Spanner currently does not support several PostgreSQL data types, including:
- TIMESTAMP WITHOUT TIME ZONE
Specifically, SERIAL, TIMESTAMP, and CHAR are common in practice. As a result, Spanner’s syntax compatibility is low for applications containing these data types.
Finally, Spanner does not support several PostgreSQL features, such as:
- Ecosystem clients
- Stored procedures
- Fine-grained concurrency control
- Partial indexes
The lack of these features (and others) keeps feature compatibility low, and overall very difficult to achieve. The only available fix would be to build these features into the application layer.
As mentioned earlier, runtime compatibility implies all other forms of compatibility. Consequently, Spanner has low compatibility here. This is due to low syntax and feature compatibility, as well as moderate wire-protocol compatibility.

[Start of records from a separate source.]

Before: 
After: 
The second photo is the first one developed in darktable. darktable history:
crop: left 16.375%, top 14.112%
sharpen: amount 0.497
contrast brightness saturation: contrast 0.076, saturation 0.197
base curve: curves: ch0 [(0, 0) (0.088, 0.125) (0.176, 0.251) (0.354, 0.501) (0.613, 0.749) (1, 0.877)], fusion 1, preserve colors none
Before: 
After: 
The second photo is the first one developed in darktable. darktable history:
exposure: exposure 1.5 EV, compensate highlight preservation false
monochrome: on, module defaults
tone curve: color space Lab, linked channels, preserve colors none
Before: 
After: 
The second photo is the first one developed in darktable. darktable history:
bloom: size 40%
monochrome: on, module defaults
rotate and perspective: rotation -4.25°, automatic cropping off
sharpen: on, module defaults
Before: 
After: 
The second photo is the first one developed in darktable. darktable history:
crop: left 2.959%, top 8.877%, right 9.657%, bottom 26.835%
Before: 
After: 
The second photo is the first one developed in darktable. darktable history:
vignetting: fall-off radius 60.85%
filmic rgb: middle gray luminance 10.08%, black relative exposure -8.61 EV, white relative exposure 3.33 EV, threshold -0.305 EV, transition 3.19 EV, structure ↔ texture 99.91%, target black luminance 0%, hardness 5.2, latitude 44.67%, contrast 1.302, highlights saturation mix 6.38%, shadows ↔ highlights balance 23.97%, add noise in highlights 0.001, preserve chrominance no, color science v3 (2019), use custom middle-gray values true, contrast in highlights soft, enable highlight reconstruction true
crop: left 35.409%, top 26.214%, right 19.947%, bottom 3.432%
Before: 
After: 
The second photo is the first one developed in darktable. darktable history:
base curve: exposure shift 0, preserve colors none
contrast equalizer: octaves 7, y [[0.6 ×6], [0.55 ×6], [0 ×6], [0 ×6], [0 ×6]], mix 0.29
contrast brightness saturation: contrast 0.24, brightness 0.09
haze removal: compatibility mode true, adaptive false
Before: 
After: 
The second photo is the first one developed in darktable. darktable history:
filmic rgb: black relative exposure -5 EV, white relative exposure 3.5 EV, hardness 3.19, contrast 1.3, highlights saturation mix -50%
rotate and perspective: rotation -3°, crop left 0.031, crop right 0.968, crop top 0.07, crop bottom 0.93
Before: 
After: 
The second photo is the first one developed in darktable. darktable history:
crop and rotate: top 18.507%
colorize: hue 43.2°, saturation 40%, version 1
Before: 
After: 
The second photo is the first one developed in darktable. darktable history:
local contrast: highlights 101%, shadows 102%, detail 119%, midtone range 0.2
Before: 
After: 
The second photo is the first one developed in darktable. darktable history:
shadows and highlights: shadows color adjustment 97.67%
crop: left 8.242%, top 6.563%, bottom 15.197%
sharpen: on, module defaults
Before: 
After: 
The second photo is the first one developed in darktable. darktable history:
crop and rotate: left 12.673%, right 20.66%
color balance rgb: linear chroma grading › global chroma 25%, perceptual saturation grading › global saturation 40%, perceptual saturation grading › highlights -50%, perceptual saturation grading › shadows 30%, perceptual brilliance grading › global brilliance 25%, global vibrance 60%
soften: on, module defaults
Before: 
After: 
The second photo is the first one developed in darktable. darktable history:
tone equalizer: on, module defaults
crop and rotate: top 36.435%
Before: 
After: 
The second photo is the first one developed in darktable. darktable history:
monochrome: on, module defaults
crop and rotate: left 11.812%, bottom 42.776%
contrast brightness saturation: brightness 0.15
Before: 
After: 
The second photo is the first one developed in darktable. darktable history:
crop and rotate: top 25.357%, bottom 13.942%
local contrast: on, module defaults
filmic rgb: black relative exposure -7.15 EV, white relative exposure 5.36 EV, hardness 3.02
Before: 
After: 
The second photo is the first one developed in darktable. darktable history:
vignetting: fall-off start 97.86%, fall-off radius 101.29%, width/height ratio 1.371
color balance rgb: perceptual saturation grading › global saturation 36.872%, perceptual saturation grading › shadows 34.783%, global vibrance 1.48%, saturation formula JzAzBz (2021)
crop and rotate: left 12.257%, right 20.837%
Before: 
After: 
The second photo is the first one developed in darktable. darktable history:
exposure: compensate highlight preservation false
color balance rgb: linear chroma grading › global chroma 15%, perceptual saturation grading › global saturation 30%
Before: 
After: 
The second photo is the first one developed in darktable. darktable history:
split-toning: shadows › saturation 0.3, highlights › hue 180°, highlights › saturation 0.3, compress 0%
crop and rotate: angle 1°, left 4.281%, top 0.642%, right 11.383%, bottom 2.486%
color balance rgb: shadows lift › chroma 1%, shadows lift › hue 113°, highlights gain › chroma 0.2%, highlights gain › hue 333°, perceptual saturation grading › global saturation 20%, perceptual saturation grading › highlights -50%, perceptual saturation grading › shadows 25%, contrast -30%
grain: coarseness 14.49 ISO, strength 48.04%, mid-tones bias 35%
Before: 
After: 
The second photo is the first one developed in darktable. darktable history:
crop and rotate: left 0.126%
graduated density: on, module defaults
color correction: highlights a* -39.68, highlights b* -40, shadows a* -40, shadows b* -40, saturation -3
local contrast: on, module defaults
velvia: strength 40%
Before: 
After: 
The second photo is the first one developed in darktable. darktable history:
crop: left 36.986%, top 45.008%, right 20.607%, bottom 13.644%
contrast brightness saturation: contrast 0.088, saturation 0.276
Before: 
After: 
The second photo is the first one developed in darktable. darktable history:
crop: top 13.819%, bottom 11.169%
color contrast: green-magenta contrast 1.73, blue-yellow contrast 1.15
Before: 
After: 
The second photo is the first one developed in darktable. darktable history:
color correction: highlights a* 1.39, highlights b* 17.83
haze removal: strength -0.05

The Future is PostgreSQL-Compatible
For developers moving to Spanner, any PostgreSQL applications they already have in place will not run as expected. So, if you’re a developer who uses PostgreSQL, you’ll need to understand what’s supported, solve for any runtime requirements, and find workarounds for missing features.
These metrics can be applied to any modern database claiming PostgreSQL compatibility. But remember: No modern database is 100% compatible. And they shouldn’t try to be—design goals and value propositions are unique for each database.
With that said, Distributed SQL is a popular category of modern databases offering high PostgreSQL compatibility. Spanner introduced this category, but—as illustrated—ranks low in overall compatibility. However, there are open source alternatives that combine high compatibility with the horizontal scalability and resilience of cloud native architectures.
Whichever database you choose, higher compatibility with PostgreSQL provides a lower barrier to entry for developers, along with less mental friction. Therefore, applying compatibility metrics is critical to speed up (and future-proof) team adoption and productivity.